* **Texto apresentado**:
_ _ _ _ _
Em 2021, o BC passou a ter autonomia administrativa e operacional, mas ainda depende do Orçamento da União para suas atividades.

A proposta que está em análise ampliaria essa autonomia, permitindo que o Banco Central retenha os recursos que gera por meio da emissão de moedas, uma receita anual na casa dos bilhões.

O texto original transformava o BC em uma empresa pública com personalidade jurídica de direito privado, mas após críticas de membros do governo, o relator, senador Plínio Valério (PSDB-MA), mudou a classificação para “entidade pública de natureza especial”.

Plínio Valério afirmou que atendeu várias solicitações do Executivo, que ficará responsável por enviar ao Parlamento um projeto para regulamentar a estrutura do BC. Ele explicou que a alteração da natureza jurídica foi evitada para preservar a autonomia desejada.

O senador do PT por Sergipe, Rogério Carvalho, apresentou voto contrário à PEC, alegando inconstitucionalidade e criticando a mudança da natureza do BC de autarquia para entidade pública especial, defendendo a manutenção da autarquia para garantir segurança jurídica.

Segundo a proposta, os servidores do BC deixariam de estar sujeitos ao regime único da União, passando a ser empregados públicos regidos pela CLT, o que é rejeitado pelo Sindicato Nacional dos Funcionários do BC. O sindicato teme que a proposta enfraqueça os controles democráticos, prejudique a supervisão financeira e reduza a transparência nos gastos.

O presidente do Banco Central, Gabriel Galípolo, apoia a proposta, alegando que a instituição não tem recursos suficientes para operar efetivamente e que haverá dificuldade em escolher áreas para fiscalização devido ao quadro reduzido de servidores.

Atualmente, o Banco Central tem orçamento limitado pelas regras fiscais da administração pública e deve transferir para a União a receita que gera.

Consequências da autonomia financeira

Especialistas alertam que a autonomia orçamentária representa uma espécie de privatização da autoridade monetária, podendo gerar custos fiscais ao país ao reter receitas que hoje são destinadas ao orçamento público.

Pedro Paulo Zaluth Bastos, professor da Universidade Estadual de Campinas (Unicamp), destaca que o novo texto não altera o principal objetivo da proposta e critica a mudança no regime dos servidores, o que reduz a estabilidade e pode impactar a imparcialidade nas decisões contra grandes instituições financeiras.

Além disso, ele aponta que a proposta pode causar conflitos entre política monetária e cambial, pois o orçamento do BC passaria a depender de operações financeiras que a própria instituição executa, o que pode comprometer a imparcialidade e eficácia dessas políticas.
_ _ _ _ _
Registros de dados salvos
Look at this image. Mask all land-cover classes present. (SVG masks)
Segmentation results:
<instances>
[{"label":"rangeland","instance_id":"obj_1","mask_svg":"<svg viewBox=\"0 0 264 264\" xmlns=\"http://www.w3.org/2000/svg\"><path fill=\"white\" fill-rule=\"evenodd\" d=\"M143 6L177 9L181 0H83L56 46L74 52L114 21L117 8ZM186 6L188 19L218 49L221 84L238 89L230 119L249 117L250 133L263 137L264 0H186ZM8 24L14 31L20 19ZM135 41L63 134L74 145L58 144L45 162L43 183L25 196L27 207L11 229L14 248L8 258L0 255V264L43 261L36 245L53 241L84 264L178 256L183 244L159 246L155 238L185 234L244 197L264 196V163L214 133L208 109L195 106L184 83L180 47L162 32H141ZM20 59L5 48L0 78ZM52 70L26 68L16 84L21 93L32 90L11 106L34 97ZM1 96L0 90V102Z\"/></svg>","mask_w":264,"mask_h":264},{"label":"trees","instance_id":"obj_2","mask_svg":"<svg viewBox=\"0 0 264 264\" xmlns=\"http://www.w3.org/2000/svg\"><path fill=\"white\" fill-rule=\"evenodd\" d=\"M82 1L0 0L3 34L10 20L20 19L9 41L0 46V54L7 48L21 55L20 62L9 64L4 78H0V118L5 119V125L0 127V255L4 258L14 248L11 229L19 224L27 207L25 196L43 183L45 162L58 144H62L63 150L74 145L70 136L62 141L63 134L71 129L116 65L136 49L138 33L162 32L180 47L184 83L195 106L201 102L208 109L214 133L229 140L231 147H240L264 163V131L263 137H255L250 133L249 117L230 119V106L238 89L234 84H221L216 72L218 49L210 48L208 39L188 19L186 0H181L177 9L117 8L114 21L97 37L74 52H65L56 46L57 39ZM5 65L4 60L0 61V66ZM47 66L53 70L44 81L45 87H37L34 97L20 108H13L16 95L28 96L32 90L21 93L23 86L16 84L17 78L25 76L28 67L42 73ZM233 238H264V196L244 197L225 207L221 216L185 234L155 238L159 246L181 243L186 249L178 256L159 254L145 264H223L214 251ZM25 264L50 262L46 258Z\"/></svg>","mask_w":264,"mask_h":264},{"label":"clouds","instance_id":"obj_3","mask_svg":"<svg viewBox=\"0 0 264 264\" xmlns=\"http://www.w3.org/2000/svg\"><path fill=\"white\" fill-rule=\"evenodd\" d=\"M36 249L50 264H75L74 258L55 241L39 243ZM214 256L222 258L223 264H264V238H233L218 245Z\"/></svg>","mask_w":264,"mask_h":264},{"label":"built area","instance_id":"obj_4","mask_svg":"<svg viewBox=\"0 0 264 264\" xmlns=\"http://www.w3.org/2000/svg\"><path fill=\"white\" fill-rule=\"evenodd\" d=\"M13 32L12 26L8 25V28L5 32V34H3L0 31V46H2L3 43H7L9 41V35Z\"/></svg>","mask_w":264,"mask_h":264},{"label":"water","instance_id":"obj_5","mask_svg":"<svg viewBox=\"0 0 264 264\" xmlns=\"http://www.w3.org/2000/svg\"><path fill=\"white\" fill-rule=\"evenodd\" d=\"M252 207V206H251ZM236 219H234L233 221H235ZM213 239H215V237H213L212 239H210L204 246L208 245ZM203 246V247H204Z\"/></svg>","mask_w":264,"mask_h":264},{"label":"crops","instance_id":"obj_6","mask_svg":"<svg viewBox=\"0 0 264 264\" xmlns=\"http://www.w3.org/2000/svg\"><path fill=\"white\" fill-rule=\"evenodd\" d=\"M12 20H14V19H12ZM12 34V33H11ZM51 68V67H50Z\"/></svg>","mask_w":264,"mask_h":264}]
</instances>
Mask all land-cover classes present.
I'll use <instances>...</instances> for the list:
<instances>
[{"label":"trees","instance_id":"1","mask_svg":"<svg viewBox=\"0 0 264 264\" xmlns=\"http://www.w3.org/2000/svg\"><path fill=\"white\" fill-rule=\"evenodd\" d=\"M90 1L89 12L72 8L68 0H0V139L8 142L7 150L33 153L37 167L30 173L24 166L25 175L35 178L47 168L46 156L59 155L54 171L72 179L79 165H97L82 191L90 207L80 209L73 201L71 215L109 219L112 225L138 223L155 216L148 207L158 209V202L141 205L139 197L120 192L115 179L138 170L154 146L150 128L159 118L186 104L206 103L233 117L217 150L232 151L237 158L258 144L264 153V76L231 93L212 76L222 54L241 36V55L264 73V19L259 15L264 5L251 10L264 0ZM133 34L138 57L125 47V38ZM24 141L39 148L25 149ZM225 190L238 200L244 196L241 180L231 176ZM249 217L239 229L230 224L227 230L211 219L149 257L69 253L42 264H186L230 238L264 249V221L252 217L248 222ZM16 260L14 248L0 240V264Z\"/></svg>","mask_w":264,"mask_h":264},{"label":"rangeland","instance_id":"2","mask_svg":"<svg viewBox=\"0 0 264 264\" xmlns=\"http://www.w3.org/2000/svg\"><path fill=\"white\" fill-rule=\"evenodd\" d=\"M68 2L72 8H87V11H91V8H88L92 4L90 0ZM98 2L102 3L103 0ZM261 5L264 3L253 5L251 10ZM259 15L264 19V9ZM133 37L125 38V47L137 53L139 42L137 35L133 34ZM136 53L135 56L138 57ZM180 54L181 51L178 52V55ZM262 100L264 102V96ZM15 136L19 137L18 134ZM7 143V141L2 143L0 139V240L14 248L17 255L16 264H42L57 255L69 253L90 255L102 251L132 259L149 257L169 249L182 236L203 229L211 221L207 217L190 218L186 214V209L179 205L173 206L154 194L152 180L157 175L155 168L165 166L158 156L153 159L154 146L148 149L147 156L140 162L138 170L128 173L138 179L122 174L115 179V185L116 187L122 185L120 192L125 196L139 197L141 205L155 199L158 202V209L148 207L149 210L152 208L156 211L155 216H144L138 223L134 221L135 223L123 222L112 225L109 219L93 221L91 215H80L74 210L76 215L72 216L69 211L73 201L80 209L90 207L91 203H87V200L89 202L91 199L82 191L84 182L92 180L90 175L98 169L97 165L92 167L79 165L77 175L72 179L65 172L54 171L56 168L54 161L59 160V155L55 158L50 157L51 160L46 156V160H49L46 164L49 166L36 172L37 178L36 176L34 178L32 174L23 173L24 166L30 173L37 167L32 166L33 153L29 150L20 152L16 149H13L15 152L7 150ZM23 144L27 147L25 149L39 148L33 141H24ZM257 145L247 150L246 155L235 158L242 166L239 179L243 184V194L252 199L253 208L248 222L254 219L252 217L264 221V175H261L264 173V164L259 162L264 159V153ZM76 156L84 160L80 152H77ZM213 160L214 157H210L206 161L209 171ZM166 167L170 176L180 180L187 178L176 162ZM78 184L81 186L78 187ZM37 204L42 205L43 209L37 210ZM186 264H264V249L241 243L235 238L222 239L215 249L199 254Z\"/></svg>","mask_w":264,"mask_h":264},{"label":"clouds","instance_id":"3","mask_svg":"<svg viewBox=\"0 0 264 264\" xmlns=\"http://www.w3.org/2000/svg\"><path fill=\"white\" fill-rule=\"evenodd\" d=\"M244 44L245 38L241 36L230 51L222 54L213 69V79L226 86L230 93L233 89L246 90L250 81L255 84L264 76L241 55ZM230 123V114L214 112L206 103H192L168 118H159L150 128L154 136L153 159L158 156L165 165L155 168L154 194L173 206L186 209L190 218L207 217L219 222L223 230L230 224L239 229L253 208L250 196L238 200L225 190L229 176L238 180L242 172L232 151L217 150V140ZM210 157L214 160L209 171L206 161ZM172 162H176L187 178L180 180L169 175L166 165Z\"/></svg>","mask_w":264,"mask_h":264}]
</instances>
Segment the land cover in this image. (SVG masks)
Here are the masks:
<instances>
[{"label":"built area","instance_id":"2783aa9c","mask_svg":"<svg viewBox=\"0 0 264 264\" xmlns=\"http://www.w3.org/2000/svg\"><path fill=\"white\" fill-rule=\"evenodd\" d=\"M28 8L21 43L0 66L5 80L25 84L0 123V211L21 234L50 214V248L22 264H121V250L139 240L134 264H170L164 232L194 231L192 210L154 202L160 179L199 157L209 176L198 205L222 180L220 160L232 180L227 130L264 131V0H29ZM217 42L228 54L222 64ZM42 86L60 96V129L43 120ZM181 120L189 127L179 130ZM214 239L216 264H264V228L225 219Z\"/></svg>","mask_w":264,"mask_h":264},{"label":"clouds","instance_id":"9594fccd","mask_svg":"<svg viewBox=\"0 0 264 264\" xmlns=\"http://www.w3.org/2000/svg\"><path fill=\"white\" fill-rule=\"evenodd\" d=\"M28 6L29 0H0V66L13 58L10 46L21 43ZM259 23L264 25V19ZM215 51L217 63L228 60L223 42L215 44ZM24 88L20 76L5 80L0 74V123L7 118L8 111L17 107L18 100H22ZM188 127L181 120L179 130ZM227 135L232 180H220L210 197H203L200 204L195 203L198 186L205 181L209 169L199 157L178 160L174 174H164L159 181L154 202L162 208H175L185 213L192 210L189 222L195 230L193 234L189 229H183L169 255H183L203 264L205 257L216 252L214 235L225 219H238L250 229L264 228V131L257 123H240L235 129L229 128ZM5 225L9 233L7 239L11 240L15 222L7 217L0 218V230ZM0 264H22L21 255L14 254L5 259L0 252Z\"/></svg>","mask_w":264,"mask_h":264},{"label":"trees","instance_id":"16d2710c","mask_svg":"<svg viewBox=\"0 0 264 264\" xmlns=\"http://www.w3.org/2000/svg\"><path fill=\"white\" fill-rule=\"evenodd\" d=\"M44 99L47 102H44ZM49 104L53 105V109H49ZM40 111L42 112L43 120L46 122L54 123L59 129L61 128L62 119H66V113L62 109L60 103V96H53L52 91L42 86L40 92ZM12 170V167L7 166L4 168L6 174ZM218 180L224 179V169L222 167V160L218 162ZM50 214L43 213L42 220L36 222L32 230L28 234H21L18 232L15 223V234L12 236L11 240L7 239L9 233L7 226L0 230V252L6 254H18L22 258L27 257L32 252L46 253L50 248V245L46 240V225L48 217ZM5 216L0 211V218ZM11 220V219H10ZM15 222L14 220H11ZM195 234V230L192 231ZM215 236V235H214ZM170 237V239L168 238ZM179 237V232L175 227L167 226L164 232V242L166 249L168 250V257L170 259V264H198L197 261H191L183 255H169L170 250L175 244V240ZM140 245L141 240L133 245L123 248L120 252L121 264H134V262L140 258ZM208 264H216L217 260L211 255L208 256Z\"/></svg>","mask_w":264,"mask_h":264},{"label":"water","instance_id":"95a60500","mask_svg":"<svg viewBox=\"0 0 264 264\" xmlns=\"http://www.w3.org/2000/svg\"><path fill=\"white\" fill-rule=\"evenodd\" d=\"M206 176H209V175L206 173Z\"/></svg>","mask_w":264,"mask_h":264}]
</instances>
_ _ _ _ _
* **Instruções**:
Reproduza o trecho do texto sobre o Banco Central que começa nas palavras "O presidente do" e termina depois de "receita que gera.", trocando "limitado" por "restrito". Baseie-se somente no texto sobre o Banco Central.

* **Resolução**:
O presidente do Banco Central, Gabriel Galípolo, apoia a proposta, alegando que a instituição não tem recursos suficientes para operar efetivamente e que haverá dificuldade em escolher áreas para fiscalização devido ao quadro reduzido de servidores.

Atualmente, o Banco Central tem orçamento restrito pelas regras fiscais da administração pública e deve transferir para a União a receita que gera.